Ziad Elsharkawi edited this page Nov 4, 2024 · 6 revisions

To maintain clarity and consistency across our project, we follow standardized conventions for commit messages and branch naming. Below, you’ll find our guidelines for each, along with examples to illustrate proper usage.


Commit Message Convention

We follow the Conventional Commits specification to ensure commit messages are informative and standardized. Our commit message structure is as follows:

Format: GH-#: [purpose] Message

Components:

  • # – The issue or ticket number related to the commit (e.g., 42).
  • purpose – The purpose of the commit, chosen from the list below.
  • Message – A brief, clear message that starts with a capital letter and describes the changes.

Accepted Purposes:

  • build: Changes that affect the build system or external dependencies.
  • chore: Miscellaneous tasks such as updating dependencies.
  • ci: Continuous integration-related changes.
  • docs: Documentation changes.
  • feat: A new feature.
  • fix: A bug fix.
  • perf: Performance improvements.
  • refactor: Code restructuring that doesn’t add features or fix bugs.
  • revert: Revert a previous commit.
  • style: Formatting changes, missing semi-colons, etc.; no code changes.
  • test: Adding or modifying tests.

Example: GH-2: [feat] Added new endpoint

Remember to adhere to the specified spaces and capitalization.


Branch Naming Convention

To keep our Git workflow organized and clear, we use a structured branch naming convention. This enables team members to quickly understand the purpose of each branch.

Format: <category/reference/description-in-kebab-case>

Components:

  1. Category – Start with a category from the list below:

    • feature: Adding, refactoring, or removing a feature.
    • bugfix: Fixing bugs.
    • hotfix: Temporary or emergency solutions that may not follow the usual process.
    • test: Experimental work outside of an issue/ticket.
  2. Reference – After the category, add a / followed by the issue or ticket reference (e.g., issue-42).
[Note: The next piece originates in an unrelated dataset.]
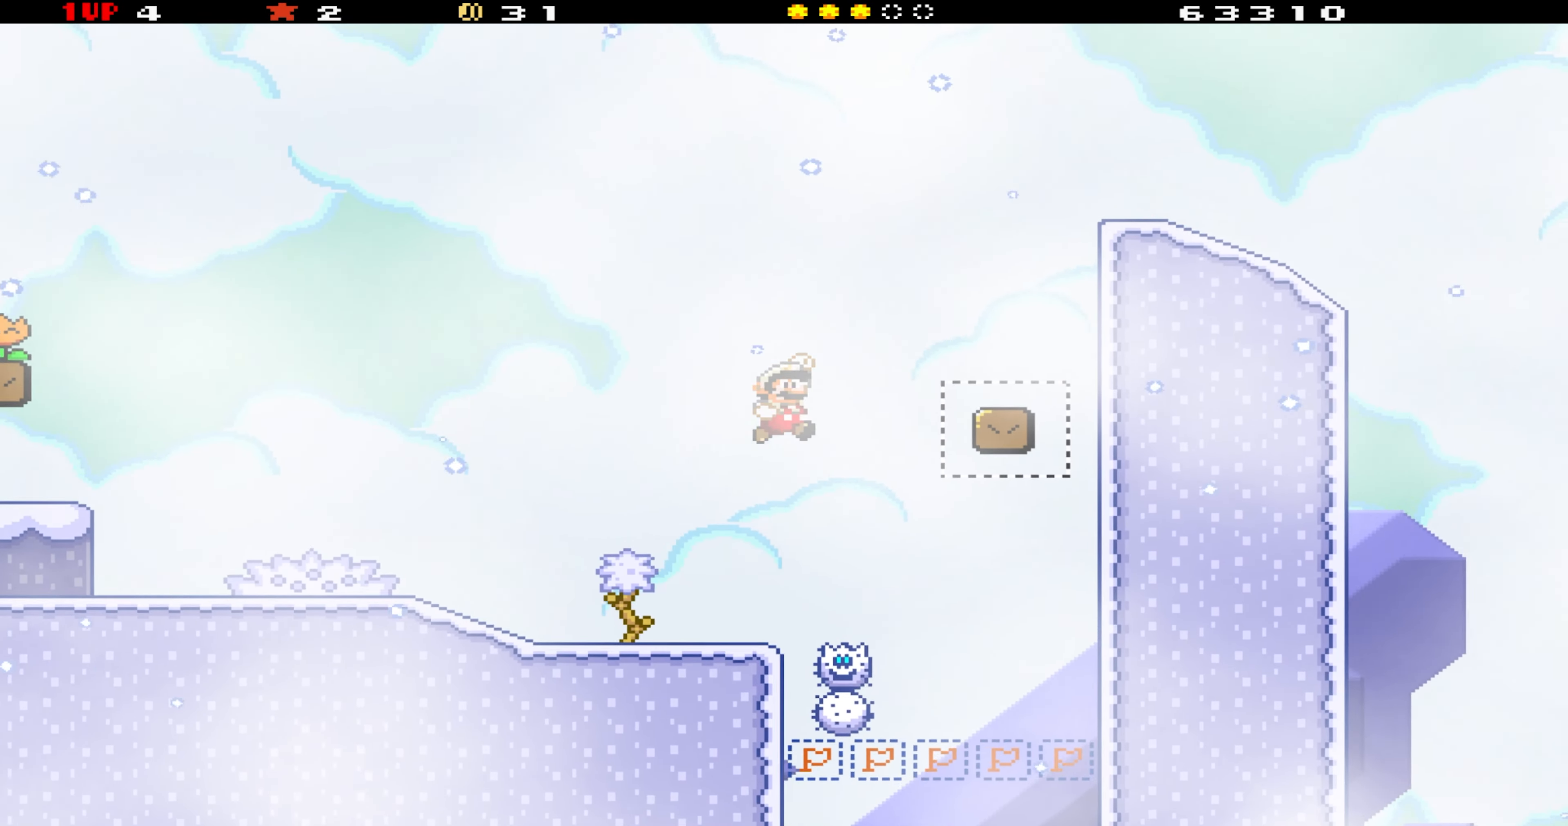
{"buttons": ["B", "Y", "DPAD_RIGHT"], "events": [[134, "DPAD_RIGHT", "up"], [184, "B", "up"], [184, "DPAD_LEFT", "down"], [400, "B", "down"], [467, "DPAD_LEFT", "up"], [500, "DPAD_RIGHT", "down"]]}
If there’s no reference, use no-ref.

  3. Description – Finally, add another / and a brief, kebab-cased description of the branch purpose (e.g., create-new-button-component). Use the issue or ticket title where possible, replacing special characters with -.

Examples

Purpose Command
Adding a feature git branch feature/issue-42/create-new-button-component
Fixing a bug git branch bugfix/issue-342/button-overlap-form-on-mobile
Hotfix for an emergency git branch hotfix/no-ref/registration-form-not-working
Experimenting git branch test/no-ref/refactor-components-with-atomic-design

For additional details, please refer to this branch naming convention guide.


Following these conventions will help keep our repository organized and make our Git history easier to understand.